Mr. Schiff’s office served as the conduit for the government whistleblower whose complaint about a call between Mr. Trump and Ukrainian President Volodymyr Zelenskyy launched the first impeachment probe against Mr. Trump. Mr. Schiff claimed his staff “had not spoken directly with the whistleblower,” when his staff had already interviewed the man.
Mr. Schiff later claimed he actually meant that his committee staff had not spoken to the whistleblower again after he filed his formal complaint about Mr. Trump’s call.
“I should have been much more clear about that,” Schiff said on CBS’s “Face the Nation.”
Among Mr. Schiff’s trail of mistruths, one that stands out prominently occurred during one of the key hearings in the impeachment inquiry led by Mr. Schiff.
The probe centered on Mr. Trump asking Mr. Zelenskyy to investigate corruption allegations related to President Biden, who was then his political opponent, and Mr.
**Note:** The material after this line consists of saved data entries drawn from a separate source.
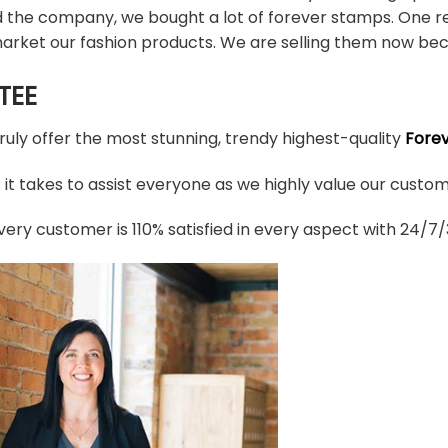
d the company, we bought a lot of forever stamps. One re
arket our fashion products. We are selling them now bec
TEE
truly offer the most stunning, trendy highest-quality
Fore
t takes to assist everyone as we highly value our custome
ery customer is 110% satisfied in every aspect with 24/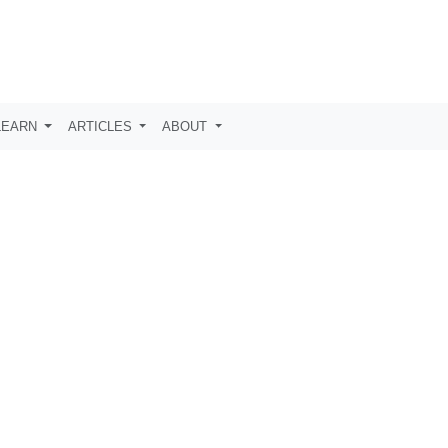
LEARN
ARTICLES
ABOUT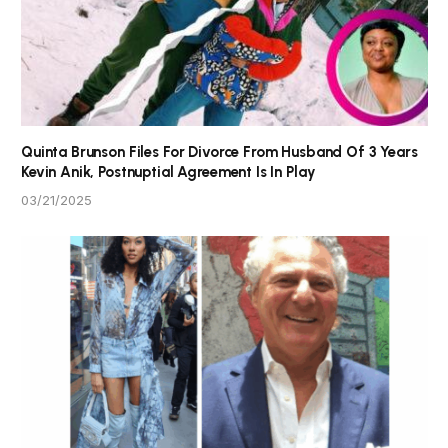
Quinta Brunson Files For Divorce From Husband Of 3 Years
Kevin Anik, Postnuptial Agreement Is In Play
03/21/2025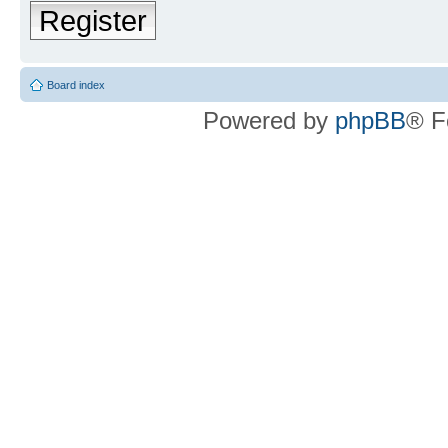
Register
Board index
Powered by
phpBB
® F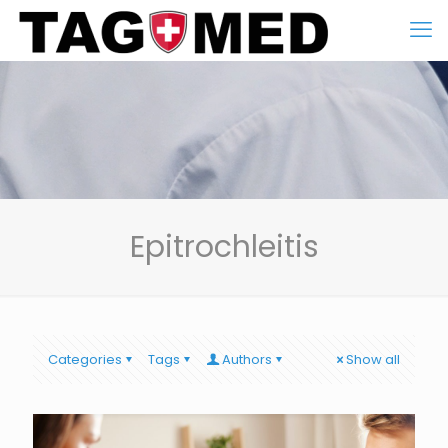
Epitrochleitis
Categories
Tags
Authors
Show all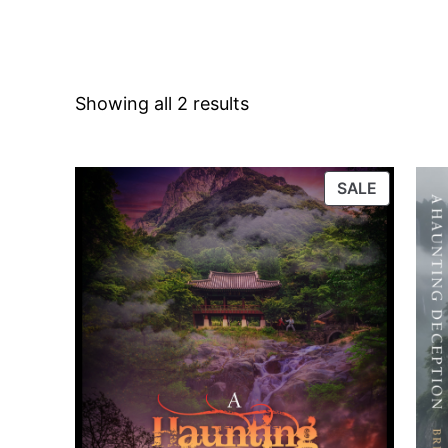
Showing all 2 results
PRODUC
SALE
ON
SALE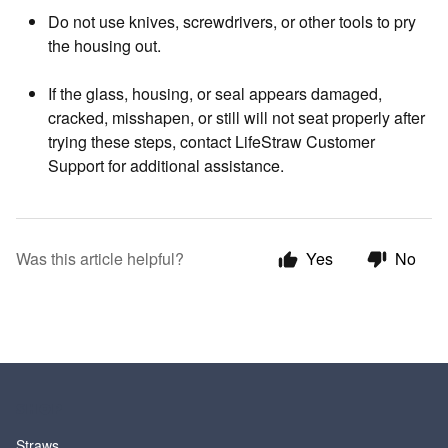
Do not use knives, screwdrivers, or other tools to pry
the housing out.
If the glass, housing, or seal appears damaged,
cracked, misshapen, or still will not seat properly after
trying these steps, contact LifeStraw Customer
Support for additional assistance.
Was this article helpful?
Yes
No
SHOP
Straws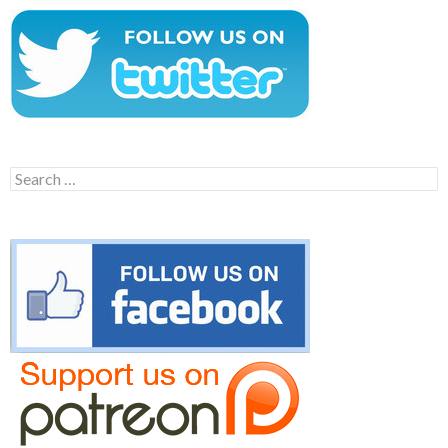
Search
for: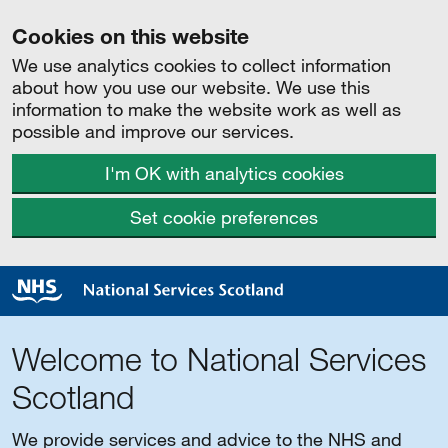
Cookies on this website
We use analytics cookies to collect information
about how you use our website. We use this
information to make the website work as well as
possible and improve our services.
I'm OK with analytics cookies
Set cookie preferences
Welcome to National Services
Scotland
We provide services and advice to the NHS and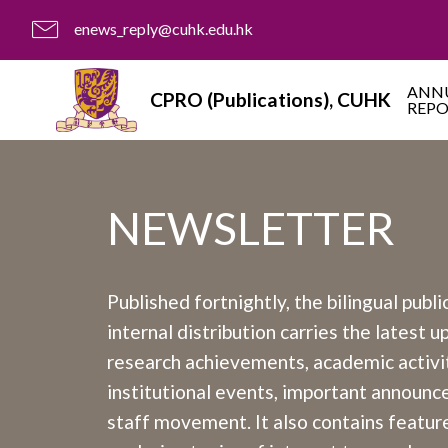
enews_reply@cuhk.edu.hk
ANN
CPRO (Publications), CUHK
REP
NEWSLETTER
Published fortnightly, the bilingual publi
internal distribution carries the latest 
research achievements, academic activit
institutional events, important announ
staff movement. It also contains feature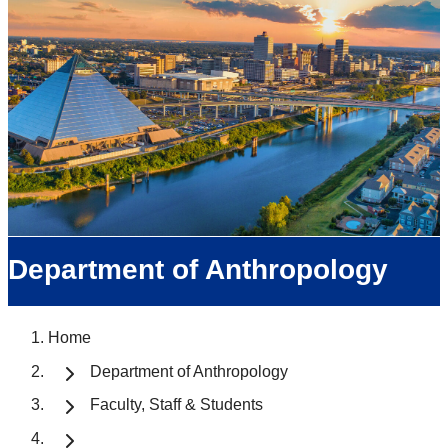
Department of Anthropology
Home
Department of Anthropology
Faculty, Staff & Students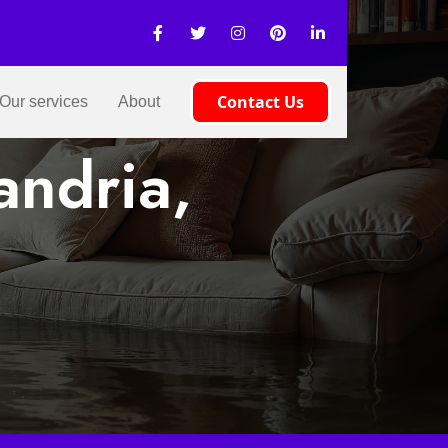
Contact Us
Our services
About
andria,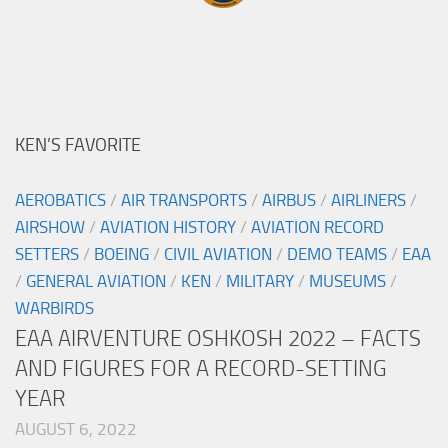
KEN’S FAVORITE
AEROBATICS
/
AIR TRANSPORTS
/
AIRBUS
/
AIRLINERS
/
AIRSHOW
/
AVIATION HISTORY
/
AVIATION RECORD
SETTERS
/
BOEING
/
CIVIL AVIATION
/
DEMO TEAMS
/
EAA
/
GENERAL AVIATION
/
KEN
/
MILITARY
/
MUSEUMS
/
WARBIRDS
EAA AIRVENTURE OSHKOSH 2022 – FACTS
AND FIGURES FOR A RECORD-SETTING
YEAR
AUGUST 6, 2022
Biden’s son, Hunter Biden, who had business dealings with a Ukrainian energy company.
Mr. Schiff, who chaired the committee, opened the hearing by reading a fictionalized version of the transcript of the Trump-Zelenskyy call.
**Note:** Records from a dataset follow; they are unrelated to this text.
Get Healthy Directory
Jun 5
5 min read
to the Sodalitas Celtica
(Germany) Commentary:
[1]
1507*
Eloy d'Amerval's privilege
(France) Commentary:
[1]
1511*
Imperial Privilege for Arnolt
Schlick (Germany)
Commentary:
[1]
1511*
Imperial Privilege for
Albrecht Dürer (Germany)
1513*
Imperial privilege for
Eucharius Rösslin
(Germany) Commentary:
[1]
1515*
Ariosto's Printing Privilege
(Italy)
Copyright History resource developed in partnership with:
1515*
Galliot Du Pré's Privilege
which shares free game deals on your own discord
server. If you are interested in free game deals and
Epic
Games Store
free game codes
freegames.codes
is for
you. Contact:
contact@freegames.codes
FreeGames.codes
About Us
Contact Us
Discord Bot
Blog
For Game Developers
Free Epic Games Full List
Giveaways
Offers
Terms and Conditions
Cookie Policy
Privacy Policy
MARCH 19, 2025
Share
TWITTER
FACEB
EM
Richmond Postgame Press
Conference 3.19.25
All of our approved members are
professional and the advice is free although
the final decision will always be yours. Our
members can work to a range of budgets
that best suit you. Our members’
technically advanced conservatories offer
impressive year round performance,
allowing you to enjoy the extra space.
“I have a favor I want from you,” Schiff said as he read from a piece of paper that appeared to be the call transcript. “And I’m going to say this only seven times, so you better listen good. I want you to make up dirt on my political opponent, understand? Lots of it, on this and on that.”
Mr. Schiff’s phony depiction of the call drew immediate outrage from Mr. Trump and Republican lawmakers, who called on Mr. Schiff to resign.
But he brushed off blame.
“My summary of the president’s call was meant to be at least, part, in parody,” Mr. Schiff said. “The fact that that’s not clear is a separate problem in and of itself. Of course, the president never said, ‘If you don’t understand me I’m going to say it seven more times.’ My point is, that’s the message that the Ukraine president was receiving in not so many words.”
Mr. Fitton said Mr. Schiff should be held accountable for his many lies, but also for misusing the impeachment process to punish Mr. Trump. Hunter Biden has increasingly drawn scrutiny for what appears to be influence peddling in foreign countries using his father’s powerful positions, and he’s currently the subject of a Justice Department investigation.
“I think Schiff needs to be held accountable for misusing the impeachment process,” Mr. Fitton said. “Not only to target Trump initially, you know, to target Trump, but to protect Biden in an election year. Trump was impeached for blowing the whistle on Biden’s corruption.”